# Carrying the LCP?



## mattyd (May 18, 2008)

Friends- a couple of questions for those of you who have the LCP. If you are carring this in your pocket without a holster are you carring the gun without a round in the pipe? How about if you are using a holster? Tks.


----------



## Ram Rod (Jan 16, 2008)

http://www.defensivecarry.com/vbull...ken-trigger-mechanism-warning-lcp-owners.html


----------



## Baldy (Jun 21, 2006)

For a defense gun you always carry it ready to fire. One in the pipe. There might not be time to rack a slide.:smt033


----------



## Mike Barham (Mar 30, 2006)

Round chambered, of course. Pocket holster.

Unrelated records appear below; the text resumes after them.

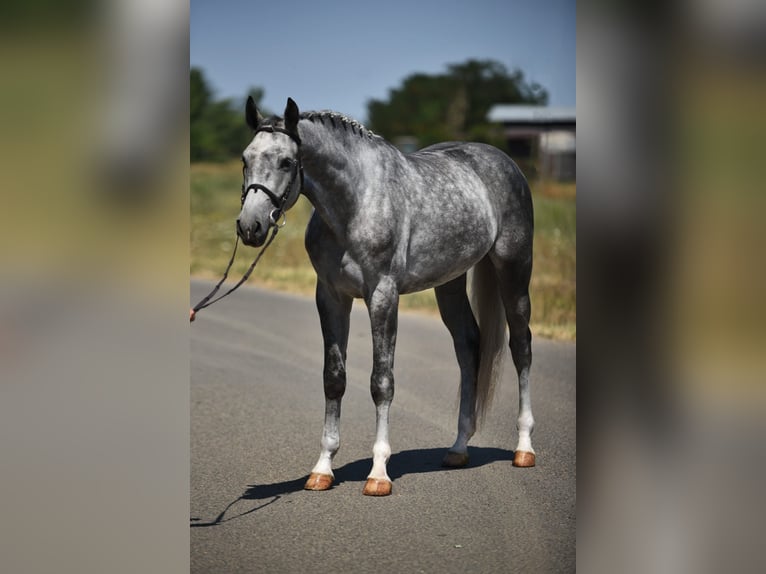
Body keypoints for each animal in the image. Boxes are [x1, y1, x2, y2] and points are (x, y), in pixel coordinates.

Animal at [238, 97, 536, 498]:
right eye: (245, 158)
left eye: (286, 162)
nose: (249, 227)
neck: (355, 204)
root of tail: (505, 162)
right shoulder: (331, 297)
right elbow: (334, 378)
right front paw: (322, 469)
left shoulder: (382, 295)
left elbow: (381, 382)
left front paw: (378, 473)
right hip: (450, 282)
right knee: (468, 345)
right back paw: (458, 448)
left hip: (514, 269)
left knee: (521, 347)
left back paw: (524, 448)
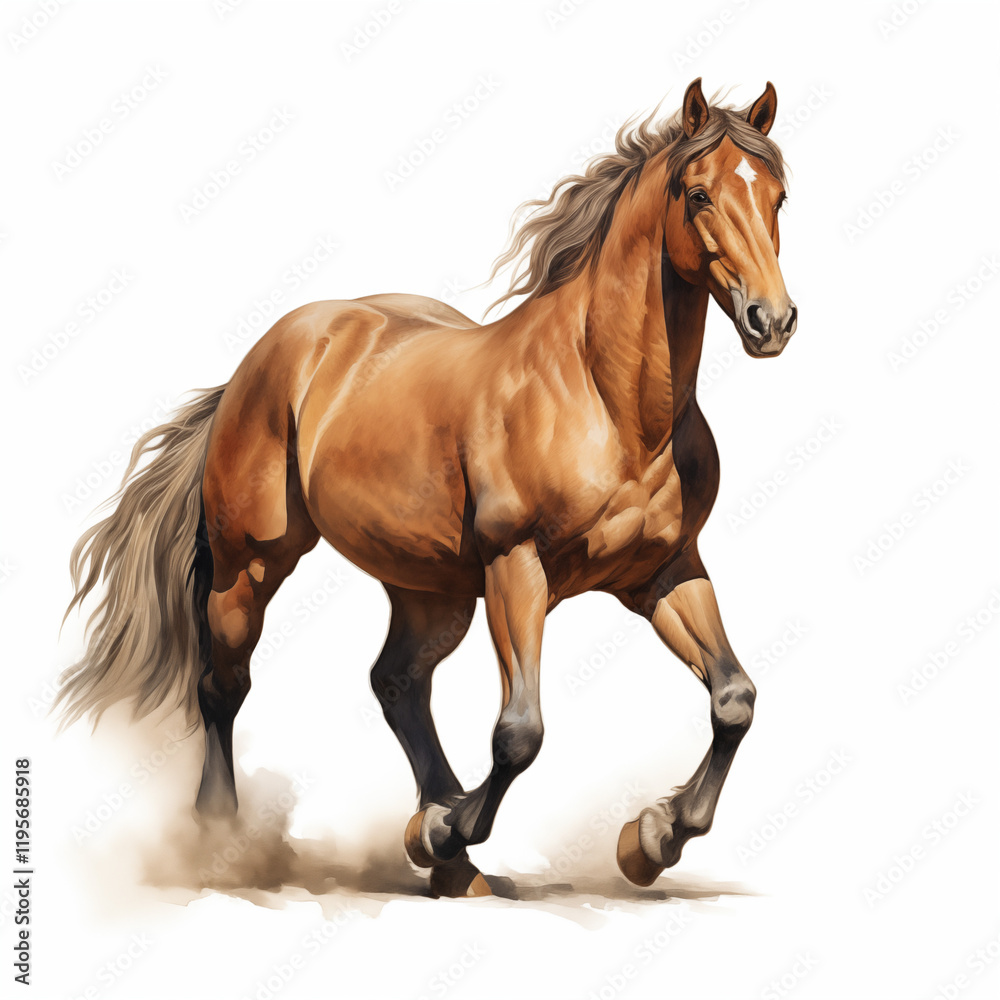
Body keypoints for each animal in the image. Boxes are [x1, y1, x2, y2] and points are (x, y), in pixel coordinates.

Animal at [58, 78, 797, 898]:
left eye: (779, 196)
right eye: (698, 195)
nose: (772, 321)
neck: (613, 408)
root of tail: (267, 356)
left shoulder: (664, 573)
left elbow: (733, 700)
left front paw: (651, 838)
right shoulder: (517, 567)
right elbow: (519, 734)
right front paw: (450, 825)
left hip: (429, 587)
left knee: (397, 682)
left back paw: (452, 859)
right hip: (249, 563)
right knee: (225, 685)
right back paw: (229, 841)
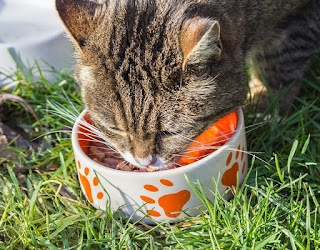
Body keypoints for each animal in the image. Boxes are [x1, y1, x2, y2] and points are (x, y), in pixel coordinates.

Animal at [55, 0, 320, 170]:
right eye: (116, 129)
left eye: (170, 132)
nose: (143, 162)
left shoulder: (300, 17)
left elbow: (281, 65)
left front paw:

This goes for my KelTec P3AT, which is the gun Ruger copied for the LCP.


----------



## Todd (Jul 3, 2006)

Baldy said:


> For a defense gun you always carry it ready to fire. One in the pipe. There might not be time to rack a slide.:smt033





Mike Barham said:


> Round chambered, of course. Pocket holster.
> 
> This goes for my KelTec P3AT, which is the gun Ruger copied for the LCP.


What they said. :smt116

My P3AT is in a DeSantis Nemesis whenever it is on me. DAO or not, I want the trigger protected.


----------



## tekhead1219 (May 16, 2008)

Baldy said:


> For a defense gun you always carry it ready to fire. One in the pipe. There might not be time to rack a slide.:smt033


+1 on one in the pipe. :smt023


----------



## hargroder (Dec 21, 2006)

one in the pipe, nemesis holster in back pocket


----------